◆ Task goal ◆
The required output is the stretch from the line containing "61 239 5.00" through the line containing "290 206 417" in the records below, unaltered and with no pictures.
##### Given records #####
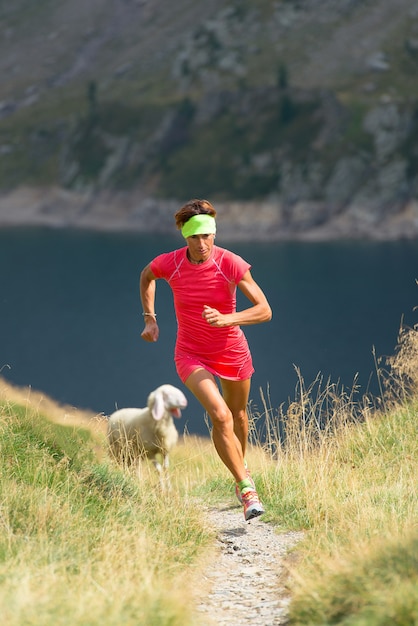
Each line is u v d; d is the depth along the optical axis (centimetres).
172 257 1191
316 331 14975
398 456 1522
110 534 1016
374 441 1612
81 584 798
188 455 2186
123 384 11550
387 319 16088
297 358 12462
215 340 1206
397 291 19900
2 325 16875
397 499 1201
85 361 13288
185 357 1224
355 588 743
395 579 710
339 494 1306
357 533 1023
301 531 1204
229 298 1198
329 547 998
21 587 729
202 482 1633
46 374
#####
##### Given records #####
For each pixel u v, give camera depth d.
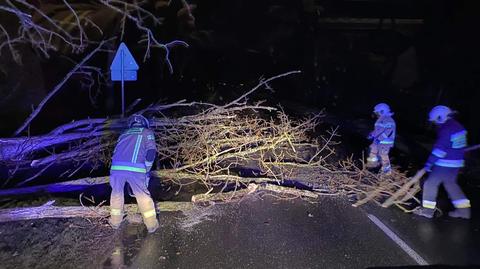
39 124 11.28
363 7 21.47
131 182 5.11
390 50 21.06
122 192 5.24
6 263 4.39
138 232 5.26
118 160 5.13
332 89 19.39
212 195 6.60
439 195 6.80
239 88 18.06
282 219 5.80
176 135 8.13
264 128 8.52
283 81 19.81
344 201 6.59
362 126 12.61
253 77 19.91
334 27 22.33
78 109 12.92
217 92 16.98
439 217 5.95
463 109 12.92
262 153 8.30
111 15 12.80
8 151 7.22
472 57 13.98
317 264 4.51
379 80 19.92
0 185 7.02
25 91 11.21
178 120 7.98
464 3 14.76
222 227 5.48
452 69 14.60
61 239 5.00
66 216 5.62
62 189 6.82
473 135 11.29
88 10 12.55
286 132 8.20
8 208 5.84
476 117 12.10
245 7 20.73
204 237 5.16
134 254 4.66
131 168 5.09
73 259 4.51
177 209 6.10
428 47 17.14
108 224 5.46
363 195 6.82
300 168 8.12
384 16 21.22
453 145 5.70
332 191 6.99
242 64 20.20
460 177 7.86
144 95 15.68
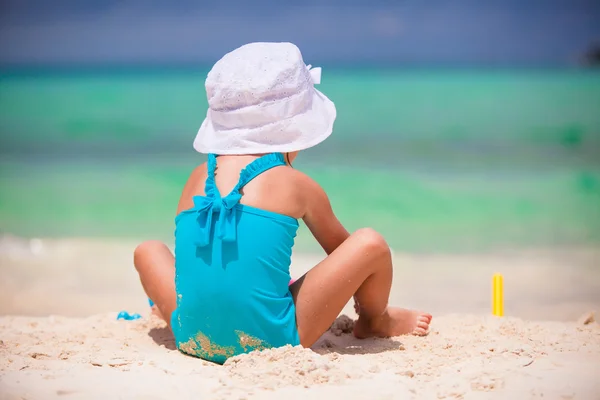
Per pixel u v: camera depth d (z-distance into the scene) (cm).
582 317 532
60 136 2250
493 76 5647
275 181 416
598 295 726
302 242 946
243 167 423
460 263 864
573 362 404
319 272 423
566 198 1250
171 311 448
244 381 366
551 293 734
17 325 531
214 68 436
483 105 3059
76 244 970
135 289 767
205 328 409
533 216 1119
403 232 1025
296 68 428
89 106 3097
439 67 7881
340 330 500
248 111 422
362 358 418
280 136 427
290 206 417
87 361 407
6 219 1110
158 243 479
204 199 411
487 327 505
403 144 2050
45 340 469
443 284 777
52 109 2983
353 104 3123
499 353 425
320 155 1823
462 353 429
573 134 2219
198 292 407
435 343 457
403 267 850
#####
##### Given records #####
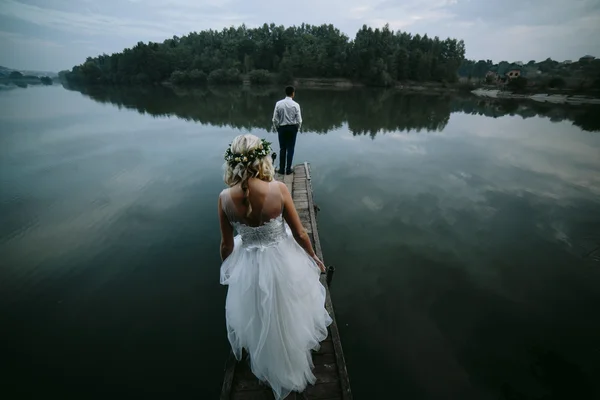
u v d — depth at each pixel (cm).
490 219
#####
◆ Task solution ◆
61 239 5.00
66 216 5.62
62 189 6.82
473 135 11.29
88 10 12.55
286 132 8.20
8 208 5.84
476 117 12.10
245 7 20.73
204 237 5.16
134 254 4.66
131 168 5.09
73 259 4.51
177 209 6.10
428 47 17.14
108 224 5.46
363 195 6.82
300 168 8.12
384 16 21.22
453 145 5.70
332 191 6.99
242 64 20.20
460 177 7.86
144 95 15.68
Per pixel u v: camera depth d (z-distance into the scene) (cm).
582 317 532
60 136 2250
493 76 5647
275 181 416
598 295 726
302 242 946
243 167 423
460 263 864
573 362 404
319 272 423
566 198 1250
171 311 448
244 381 366
551 293 734
17 325 531
214 68 436
483 105 3059
76 244 970
135 289 767
205 328 409
533 216 1119
403 232 1025
296 68 428
89 106 3097
439 67 7881
340 330 500
248 111 422
362 358 418
280 136 427
290 206 417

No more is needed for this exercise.